Die fehlende Selbstbestimmung über den eigenen Körper konnte lebensgefährlich sein. Weil Schwangerschaftsabbrüche lange verboten waren, nutzten Frauen in der Surselva und anderswo Mutterkorn – einen Pilz auf Roggen, der Wehen auslöst, in höheren Dosen jedoch hochgiftig ist. Diese heimliche Praxis führte immer wieder zu schweren Vergiftungen und Todesfällen.

Ein Perspektivenwechsel braucht Zeit

Erst die zweite Frauenbewegung in den 1970er-Jahren brachte allmählich ein Umdenken. Fragen der Selbstbestimmung, der Verhütung und des Schwangerschaftsabbruchs wurden auch in Graubünden öffentlich verhandelt, und langsam rückten soziale Aspekte wie Care-Arbeit oder Abhängigkeiten und Gewalt in Partnerschaften ins Bewusstsein. 1989 wurde das erste Frauenhaus in Graubünden gegründet und es wurde institutionell anerkannt, dass Gewalt gegen Frauen ein zentrales Gesundheitsrisiko ist.

Frauen werden anders krank

Heute zeigt die Gendermedizin, wie unterschiedlich Frauen erkranken, Symptome zeigen – zum Beispiel bei einem Herzinfarkt – und auf Therapien reagieren. 2024 richtete die Universität Zürich den ersten Lehrstuhl für Gendermedizin ein. Er erforscht biologische und soziale Unterschiede zwischen den Geschlechtern. Gleichzeitig übernehmen Frauen zunehmend leitende Funktionen in der regionalen Gesundheitsversorgung; so im Abteilung Regionalspital Surselva in Ilanz in der Gynäkologie/Geburtshilfe.

Das «Frauenkraut» Schafgarbe

Frauenmantel, Schafgarbe oder Salbei gelten als «Frauenkräuter». Sie werden auch in der Surselva seit Generationen als Tee, Tinkturen oder Sitzbäder verwendet.

Farbige Abbildung eines Schafgarbenstrauchs

Die Schafgarbe ist eine robuste Staude, die auch in der Surselva wächst. Sie wird in der Kräutermedizin bei Beschwerden im Verdauungstrakt und zur Entkrampfung von Regelschmerzen angewendet.


Selbstbestimmung und Frauengesundheit

In den 1970er-Jahren rückten Fragen rund um Verhütung, Schwangerschaft und deren Abbruch in die öffentlichen Debatten, so auch in Graubünden.

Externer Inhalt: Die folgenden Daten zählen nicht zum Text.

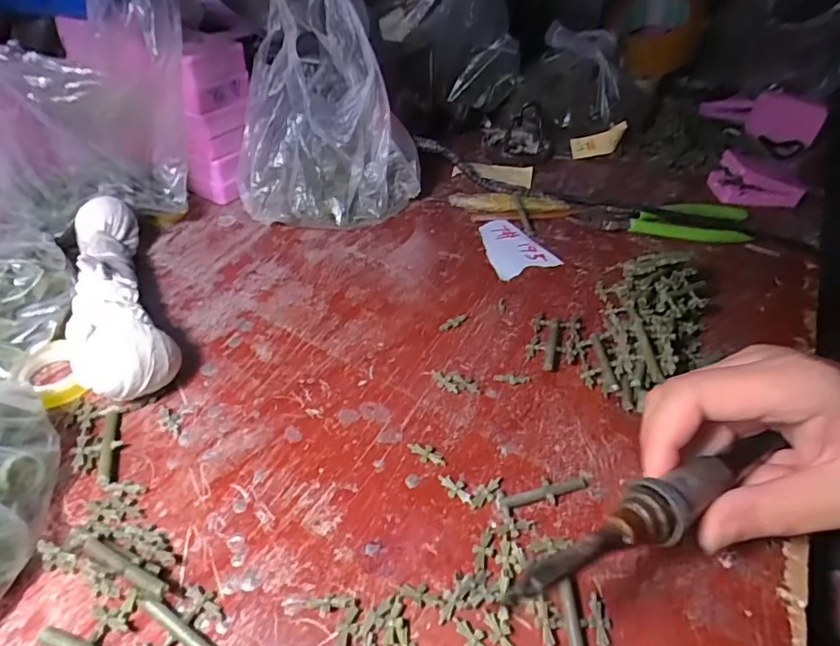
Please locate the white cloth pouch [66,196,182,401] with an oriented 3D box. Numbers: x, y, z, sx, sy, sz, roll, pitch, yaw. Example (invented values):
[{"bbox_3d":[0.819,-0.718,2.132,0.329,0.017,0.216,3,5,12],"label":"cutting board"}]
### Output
[{"bbox_3d":[-0.175,-0.016,0.285,0.045,0.043,0.164,-19,48,-25],"label":"white cloth pouch"}]

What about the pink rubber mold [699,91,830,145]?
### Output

Die Auseinandersetzung um die Fristenlösung – das heisst ein rechtlicher Kompromiss, der es Frauen erlaubte ungewollte Schwangerschaften innerhalb einer bestimmten Frist abzubrechen – zeigt, wie umkämpft diese Fragen waren.

Abstimmungsplakat zur Fristenlösung vom 25. September 1977

1974 diskutierte die Bündner Sektion der Schweizerischen Gemeinnützigen Frauenvereine in Filisur die «Pro und Kontra» der «Schwangerschaftsunterbrechung». Im Zentrum stand die Frage nach der Selbstbestimmung über den eigenen Körper. Die Davoser Gynäkologin Silvia Bono sprach sich gegen die Fristenlösung aus, ausser in «Extremfällen». 1978 lehnte das Schweizer Stimmvolk die Vorlage ab, Graubünden deutlich mit 71 Prozent Nein-Anteil. Erst 2002 wurde Abtreibung in der Schweiz entkriminalisiert.